Зимой я получил приглашение поехать в Смоленскую губернию заниматься с девушкой, мечтавшей стать врачом.
В те времена женщин в русские университеты не принимали, а потому Людмила Евграфовна Попова решила поступить в один из швейцарских университетов. Однако для этого требовался диплом об окончании русской мужской гимназии. Вот мне и предложили подготовить Людмилу Евграфовну для сдачи экзаменов за восемь классов гимназии. Я согласился и поехал в усадьбу Поповых.
Занимался со своей ученицей всю осень и зиму. Постоянные совместные занятия, прогулки, беседы на разные темы привели к тому, что мы хорошо узнали и полюбили друг друга и в апреле 1898 года поженились. В Москве состоялось наше бракосочетание.
Родители моей жены имели некоторые средства, что позволило нам уехать за границу — сначала в Париж, где я был принят студентом в Парижский университет на основании моего диплома об окончании Московского университета, а Людмила Евграфовна поехала в Швейцарию и поступила на медицинский факультет Бернского университета.
Вернувшись в Москву, я снова засел за книги решил сдавать магистерские экзамены.
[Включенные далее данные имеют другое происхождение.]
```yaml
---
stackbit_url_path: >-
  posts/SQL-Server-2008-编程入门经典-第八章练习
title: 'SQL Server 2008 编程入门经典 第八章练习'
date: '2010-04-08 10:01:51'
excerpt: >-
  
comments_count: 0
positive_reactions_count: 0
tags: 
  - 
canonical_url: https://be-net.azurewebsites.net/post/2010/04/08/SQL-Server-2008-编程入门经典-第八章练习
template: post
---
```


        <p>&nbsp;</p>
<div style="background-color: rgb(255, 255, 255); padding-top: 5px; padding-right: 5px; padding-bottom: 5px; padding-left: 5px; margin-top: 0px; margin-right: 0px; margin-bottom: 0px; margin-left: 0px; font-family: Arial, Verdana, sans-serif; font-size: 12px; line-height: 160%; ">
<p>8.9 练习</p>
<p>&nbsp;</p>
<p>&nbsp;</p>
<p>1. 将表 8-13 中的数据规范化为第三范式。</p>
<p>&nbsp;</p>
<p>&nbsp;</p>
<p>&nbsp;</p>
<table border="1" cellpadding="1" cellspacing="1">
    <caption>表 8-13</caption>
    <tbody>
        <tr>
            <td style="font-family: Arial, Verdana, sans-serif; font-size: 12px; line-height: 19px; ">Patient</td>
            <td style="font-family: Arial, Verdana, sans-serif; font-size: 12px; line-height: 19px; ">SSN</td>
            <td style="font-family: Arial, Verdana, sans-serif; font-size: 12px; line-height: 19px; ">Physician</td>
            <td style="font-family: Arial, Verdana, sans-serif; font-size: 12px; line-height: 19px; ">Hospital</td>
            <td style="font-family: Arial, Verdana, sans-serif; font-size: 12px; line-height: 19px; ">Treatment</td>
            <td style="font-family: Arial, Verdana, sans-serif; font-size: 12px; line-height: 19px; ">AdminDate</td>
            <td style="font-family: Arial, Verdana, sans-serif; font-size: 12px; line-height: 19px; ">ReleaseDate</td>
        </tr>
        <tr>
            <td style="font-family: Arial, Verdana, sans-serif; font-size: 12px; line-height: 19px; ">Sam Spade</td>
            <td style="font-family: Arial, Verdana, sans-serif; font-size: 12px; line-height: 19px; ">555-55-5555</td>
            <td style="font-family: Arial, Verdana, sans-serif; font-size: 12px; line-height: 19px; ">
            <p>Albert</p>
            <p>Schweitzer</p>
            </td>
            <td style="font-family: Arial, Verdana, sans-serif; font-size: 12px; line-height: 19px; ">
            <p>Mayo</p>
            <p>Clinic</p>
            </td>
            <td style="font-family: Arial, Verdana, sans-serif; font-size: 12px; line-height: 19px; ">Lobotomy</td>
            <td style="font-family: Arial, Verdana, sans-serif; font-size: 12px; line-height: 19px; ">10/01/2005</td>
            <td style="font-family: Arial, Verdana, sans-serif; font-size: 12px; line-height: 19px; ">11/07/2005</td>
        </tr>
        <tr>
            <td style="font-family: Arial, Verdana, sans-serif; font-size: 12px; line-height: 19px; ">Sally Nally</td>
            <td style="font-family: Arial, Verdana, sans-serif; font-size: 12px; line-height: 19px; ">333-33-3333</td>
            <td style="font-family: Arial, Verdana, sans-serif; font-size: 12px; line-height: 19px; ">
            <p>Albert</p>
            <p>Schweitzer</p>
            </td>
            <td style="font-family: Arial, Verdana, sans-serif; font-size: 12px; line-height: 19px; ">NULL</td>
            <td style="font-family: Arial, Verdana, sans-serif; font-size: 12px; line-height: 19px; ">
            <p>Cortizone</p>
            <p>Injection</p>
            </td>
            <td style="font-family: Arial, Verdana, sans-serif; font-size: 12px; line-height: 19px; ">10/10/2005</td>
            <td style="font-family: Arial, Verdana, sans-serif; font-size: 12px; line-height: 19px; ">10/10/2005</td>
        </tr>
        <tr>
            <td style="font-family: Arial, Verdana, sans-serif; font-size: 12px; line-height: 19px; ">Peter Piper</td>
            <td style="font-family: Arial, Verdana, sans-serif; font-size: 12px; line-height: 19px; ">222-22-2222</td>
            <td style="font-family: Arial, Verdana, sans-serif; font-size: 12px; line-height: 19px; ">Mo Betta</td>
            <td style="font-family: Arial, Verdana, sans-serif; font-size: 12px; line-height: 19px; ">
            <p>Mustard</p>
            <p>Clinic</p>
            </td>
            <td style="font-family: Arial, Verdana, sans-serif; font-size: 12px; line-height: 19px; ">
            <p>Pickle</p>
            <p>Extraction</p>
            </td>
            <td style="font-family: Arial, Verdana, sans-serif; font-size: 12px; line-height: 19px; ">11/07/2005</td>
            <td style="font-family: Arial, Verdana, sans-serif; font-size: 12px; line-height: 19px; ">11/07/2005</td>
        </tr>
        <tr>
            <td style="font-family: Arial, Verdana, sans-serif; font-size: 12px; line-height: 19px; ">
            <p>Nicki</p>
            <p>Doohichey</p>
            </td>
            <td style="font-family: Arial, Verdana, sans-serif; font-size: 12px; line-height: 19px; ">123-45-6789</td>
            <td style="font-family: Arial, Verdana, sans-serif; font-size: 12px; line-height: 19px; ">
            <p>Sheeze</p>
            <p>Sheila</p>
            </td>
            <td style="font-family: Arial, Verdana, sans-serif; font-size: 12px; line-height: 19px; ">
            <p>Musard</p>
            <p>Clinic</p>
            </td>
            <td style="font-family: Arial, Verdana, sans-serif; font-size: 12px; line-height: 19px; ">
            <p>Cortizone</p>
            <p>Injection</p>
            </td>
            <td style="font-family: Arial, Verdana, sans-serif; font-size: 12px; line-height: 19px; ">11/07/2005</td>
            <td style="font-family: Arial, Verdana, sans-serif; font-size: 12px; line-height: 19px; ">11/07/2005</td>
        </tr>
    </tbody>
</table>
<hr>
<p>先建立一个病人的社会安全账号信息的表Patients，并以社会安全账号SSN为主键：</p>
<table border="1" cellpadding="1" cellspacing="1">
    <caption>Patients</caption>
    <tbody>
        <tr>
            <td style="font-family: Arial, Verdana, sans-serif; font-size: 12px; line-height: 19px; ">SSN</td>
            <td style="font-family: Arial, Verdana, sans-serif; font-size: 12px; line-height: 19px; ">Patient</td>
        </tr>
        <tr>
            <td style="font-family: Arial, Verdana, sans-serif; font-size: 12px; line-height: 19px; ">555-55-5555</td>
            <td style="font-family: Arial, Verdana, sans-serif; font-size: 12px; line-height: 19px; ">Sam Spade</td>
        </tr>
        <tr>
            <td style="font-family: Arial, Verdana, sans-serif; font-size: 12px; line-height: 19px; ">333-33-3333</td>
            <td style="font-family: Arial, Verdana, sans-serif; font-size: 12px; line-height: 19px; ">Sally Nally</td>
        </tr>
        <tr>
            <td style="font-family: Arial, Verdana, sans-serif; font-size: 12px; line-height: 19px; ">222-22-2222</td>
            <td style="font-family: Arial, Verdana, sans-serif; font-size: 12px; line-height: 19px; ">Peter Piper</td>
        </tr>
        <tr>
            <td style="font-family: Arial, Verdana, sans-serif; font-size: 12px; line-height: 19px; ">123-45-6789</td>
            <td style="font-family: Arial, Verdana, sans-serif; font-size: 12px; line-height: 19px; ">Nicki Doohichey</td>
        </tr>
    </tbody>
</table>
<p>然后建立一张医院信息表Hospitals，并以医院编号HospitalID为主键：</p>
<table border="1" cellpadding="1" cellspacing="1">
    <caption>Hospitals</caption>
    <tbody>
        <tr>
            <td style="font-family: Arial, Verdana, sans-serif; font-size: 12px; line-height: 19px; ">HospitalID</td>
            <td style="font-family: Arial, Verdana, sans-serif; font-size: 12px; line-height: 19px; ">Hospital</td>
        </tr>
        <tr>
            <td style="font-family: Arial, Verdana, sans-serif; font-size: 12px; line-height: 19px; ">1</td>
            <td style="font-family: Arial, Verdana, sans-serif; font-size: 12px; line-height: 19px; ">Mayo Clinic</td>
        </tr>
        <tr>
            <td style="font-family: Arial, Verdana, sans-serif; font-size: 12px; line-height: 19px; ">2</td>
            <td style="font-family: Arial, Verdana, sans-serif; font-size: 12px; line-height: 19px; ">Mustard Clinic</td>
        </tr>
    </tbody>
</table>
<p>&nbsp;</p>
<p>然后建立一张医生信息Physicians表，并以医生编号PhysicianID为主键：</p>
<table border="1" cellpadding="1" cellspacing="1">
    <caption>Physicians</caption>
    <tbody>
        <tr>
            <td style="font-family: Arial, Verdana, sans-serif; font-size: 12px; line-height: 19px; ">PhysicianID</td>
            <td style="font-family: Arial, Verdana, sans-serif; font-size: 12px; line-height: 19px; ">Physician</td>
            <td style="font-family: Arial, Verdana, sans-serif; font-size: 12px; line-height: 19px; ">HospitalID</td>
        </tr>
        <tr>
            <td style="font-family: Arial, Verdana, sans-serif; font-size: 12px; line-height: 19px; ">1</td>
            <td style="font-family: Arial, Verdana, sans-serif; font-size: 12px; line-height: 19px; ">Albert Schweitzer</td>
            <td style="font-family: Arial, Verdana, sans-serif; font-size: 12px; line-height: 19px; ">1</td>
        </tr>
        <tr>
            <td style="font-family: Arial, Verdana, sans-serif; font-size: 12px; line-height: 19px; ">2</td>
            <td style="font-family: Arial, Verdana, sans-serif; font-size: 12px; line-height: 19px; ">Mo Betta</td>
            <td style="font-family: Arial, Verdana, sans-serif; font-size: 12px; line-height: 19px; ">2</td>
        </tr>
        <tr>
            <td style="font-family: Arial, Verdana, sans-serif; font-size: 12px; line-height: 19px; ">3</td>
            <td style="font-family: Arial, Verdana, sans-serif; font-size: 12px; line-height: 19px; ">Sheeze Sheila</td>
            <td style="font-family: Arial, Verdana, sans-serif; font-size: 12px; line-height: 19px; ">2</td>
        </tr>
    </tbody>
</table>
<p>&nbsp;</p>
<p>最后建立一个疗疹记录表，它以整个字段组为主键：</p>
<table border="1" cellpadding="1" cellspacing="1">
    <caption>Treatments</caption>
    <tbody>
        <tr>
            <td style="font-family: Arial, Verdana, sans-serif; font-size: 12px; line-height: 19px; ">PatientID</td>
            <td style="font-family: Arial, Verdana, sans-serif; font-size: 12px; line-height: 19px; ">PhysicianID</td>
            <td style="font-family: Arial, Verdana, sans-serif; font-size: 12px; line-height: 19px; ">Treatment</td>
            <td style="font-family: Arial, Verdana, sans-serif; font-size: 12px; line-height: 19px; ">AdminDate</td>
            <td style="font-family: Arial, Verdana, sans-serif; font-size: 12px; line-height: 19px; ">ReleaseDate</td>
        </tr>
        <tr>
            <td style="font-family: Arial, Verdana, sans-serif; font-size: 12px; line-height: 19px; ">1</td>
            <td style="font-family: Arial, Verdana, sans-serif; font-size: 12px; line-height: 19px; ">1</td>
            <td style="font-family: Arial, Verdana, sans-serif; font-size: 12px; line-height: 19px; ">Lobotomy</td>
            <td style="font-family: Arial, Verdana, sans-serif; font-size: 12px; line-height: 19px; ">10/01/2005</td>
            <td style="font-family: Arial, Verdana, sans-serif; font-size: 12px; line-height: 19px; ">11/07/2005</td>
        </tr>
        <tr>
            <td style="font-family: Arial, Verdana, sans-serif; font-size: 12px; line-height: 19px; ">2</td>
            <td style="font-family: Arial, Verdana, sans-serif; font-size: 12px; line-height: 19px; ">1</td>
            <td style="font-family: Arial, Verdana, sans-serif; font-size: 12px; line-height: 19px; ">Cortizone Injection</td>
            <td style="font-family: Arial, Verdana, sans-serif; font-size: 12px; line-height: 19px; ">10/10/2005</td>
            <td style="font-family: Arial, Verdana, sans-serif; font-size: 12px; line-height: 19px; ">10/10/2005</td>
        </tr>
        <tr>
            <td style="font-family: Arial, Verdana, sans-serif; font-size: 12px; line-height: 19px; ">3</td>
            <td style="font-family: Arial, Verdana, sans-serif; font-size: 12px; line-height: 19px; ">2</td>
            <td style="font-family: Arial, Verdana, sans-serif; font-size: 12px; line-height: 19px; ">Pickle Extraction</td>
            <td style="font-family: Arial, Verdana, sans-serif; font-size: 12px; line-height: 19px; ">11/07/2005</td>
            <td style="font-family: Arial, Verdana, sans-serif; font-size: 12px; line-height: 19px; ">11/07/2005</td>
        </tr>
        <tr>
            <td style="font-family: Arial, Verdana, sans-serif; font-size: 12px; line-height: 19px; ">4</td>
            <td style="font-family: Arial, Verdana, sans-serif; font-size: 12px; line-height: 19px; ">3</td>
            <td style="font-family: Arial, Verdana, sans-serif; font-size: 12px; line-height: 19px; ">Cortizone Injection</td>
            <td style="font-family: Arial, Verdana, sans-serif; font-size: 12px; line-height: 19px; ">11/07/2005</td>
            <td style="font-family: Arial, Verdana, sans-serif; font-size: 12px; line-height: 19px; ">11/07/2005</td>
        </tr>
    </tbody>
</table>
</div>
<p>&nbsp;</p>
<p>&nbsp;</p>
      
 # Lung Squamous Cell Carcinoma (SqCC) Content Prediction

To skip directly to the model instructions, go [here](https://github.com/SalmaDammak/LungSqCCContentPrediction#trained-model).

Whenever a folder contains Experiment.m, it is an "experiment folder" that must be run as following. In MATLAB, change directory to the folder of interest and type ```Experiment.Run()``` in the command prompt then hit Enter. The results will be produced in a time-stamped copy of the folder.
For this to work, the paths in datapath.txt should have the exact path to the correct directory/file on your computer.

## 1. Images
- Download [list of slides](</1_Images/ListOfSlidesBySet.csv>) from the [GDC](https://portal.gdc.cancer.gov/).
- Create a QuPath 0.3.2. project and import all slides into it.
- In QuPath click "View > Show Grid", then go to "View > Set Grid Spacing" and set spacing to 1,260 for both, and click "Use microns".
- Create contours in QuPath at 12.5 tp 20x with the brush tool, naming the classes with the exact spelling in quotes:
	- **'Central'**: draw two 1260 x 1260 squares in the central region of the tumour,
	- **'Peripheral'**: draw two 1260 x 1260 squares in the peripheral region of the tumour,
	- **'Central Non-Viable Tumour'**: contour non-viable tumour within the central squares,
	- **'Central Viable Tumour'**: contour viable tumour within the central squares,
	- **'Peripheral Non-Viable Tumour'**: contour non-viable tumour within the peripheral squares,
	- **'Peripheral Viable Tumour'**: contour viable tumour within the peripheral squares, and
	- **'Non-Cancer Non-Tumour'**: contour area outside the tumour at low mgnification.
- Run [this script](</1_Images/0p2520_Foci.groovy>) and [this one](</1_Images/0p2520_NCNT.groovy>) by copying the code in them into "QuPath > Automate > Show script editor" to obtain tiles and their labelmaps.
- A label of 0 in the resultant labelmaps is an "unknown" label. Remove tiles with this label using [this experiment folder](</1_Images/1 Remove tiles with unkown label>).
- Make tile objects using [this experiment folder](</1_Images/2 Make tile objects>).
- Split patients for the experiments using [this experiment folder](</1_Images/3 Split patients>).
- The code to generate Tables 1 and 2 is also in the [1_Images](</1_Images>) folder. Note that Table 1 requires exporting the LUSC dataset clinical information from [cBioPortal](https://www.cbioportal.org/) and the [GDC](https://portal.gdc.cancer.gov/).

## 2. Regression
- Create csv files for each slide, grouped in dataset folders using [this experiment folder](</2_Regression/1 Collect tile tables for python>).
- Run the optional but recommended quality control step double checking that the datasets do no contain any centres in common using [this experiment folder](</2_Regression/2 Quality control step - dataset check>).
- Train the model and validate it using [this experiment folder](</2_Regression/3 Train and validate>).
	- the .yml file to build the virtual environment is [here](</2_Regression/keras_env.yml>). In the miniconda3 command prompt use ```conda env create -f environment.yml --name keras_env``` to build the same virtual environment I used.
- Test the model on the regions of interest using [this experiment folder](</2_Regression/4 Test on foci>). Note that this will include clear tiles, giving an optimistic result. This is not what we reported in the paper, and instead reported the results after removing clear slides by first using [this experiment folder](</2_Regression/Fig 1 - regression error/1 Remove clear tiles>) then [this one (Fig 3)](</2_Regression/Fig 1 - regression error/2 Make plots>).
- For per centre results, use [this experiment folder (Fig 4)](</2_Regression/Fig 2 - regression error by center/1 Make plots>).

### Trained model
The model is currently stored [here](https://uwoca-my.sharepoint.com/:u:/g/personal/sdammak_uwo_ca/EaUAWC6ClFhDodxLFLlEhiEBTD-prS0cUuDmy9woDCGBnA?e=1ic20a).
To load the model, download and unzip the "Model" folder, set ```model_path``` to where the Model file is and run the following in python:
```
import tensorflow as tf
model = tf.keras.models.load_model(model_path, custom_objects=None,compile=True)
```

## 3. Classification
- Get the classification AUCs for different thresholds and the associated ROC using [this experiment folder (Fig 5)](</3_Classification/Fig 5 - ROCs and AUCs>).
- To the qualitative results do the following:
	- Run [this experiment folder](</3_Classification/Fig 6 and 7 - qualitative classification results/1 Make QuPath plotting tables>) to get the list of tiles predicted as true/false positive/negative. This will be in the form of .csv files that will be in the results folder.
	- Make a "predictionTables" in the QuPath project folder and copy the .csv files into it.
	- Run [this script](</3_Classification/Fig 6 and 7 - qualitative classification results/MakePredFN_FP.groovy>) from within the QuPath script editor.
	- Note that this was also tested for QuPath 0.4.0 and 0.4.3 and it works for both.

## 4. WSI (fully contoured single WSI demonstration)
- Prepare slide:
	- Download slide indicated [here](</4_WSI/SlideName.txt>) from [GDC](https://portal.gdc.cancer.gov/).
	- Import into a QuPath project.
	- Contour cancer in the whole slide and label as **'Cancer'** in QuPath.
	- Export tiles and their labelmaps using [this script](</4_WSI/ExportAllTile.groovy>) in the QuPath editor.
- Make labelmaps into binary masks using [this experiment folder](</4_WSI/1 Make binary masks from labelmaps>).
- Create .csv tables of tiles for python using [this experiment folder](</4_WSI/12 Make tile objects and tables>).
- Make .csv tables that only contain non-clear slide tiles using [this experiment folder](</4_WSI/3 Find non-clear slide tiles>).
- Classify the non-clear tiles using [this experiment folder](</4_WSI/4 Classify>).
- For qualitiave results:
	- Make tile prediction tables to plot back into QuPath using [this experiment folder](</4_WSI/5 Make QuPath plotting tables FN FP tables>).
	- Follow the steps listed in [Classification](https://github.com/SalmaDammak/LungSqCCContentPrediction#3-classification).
В те времена существовали две ученые, степени: магистра и доктора. Степень магистра — что-то среднее между теперешними степенями кандидата наук и доктора.
Осенью 1902 года я защитил диссертацию.
Этот год был для меня счастливым не только потому, что я получил ученую степень, но и потому, что впервые после окончания университета — с тех пор прошло уже пять лет — я был принят на службу — мне удалось устроиться преподавателем математики в 6-й московской гимназии.
Весной 1903 года я прочитал в газете объявление, что в Екатеринославском высшем горном училище объявлен конкурс на замещение должности преподавателя кафедры высшей математики. Подал заявление на конкурс и был избран на должность штатного преподавателя высшей математики.
Лекции я читал с удовольствием. Готовился к ним тщательно. Особенно радовался, когда по глазам слушателей видел, что им интересны и понятны мои объяснения. Однако педагогическая деятельность хотя и была по душе, целиком меня не захватывала. Я мечтал об обсерватории. Больше всего хотелось попасть в Пулковскую, но там не было вакансий.
В конце 1905 года я написал письмо директору Энгельгардтовской обсерватории, близ Казани.
Ответ был положительным, но в Казань я не поехал: работа, которую мне предложили, оказалась не очень интересной.
Я вспоминаю об этом времени и думаю, как трудно было тогда пробиться к намеченной цели. Чем только не приходилась заниматься, чтобы прожить! Но мечту свою, увлекшую меня еще с детства и окончательно покорившую на студенческой скамье, не забивал ни на минуту.
Чувствовал: буду деятельным и настойчивым — буду заниматься любимой наукой.
МОЙ УЧИТЕЛЬ
Еще о годах студенчества
Чтобы рассказать о своем учителе Аристархе Аполлоновиче Белопольском, мне придется вернуться на несколько лет назад, в университет.
Уже на третьем курсе совершенно ясно определилось мое влечение к астрофизике-в частности, к изучению спектрально — двойных звезд. Меня эти звезды заинтересовали своей необычностью: они движутся вокруг общего центра тяжести и расположены так близко друг к другу, что их не удается наблюдать в отдельности даже в самые мощные телескопы. В связи с изучением спектрально-двойных звезд у меня возник вопрос, который не давал мне покоя: с одинаковой ли скоростью распространяются лучи разной длины волны в межзвездном пространстве, или, как говорят в науке, есть ли в пространстве дисперсия света? (О ней я еще буду подробно говорить.)
Как раз в это время А. А. Белопольский продвинул уже довольно далеко свои замечательные исследования лучевых скоростей звезд по направлению к Солнцу или от него, или скоростей по направлению луча зрения.
Один за другим появлялись в свет блестящие труды знаменитого пулковского астрофизика. Я тщательно следил за ними. В «Известиях Академии наук» увидел его статью с данными о лучевых скоростях переменной звезды беты Лиры. (Переменные звезды отличаются от обычных тем, что изменяют свою яркость.) Эта статья как нельзя лучше соответствовала тому материалу, который был необходим для моей работы.
У Аристарха Аполлоновича было правило печатать свои исследования со всеми подробностями, вплоть до отдельных измерений. Это прекрасное правило дало возможность мне, еще студенту, сделать первое научное открытие.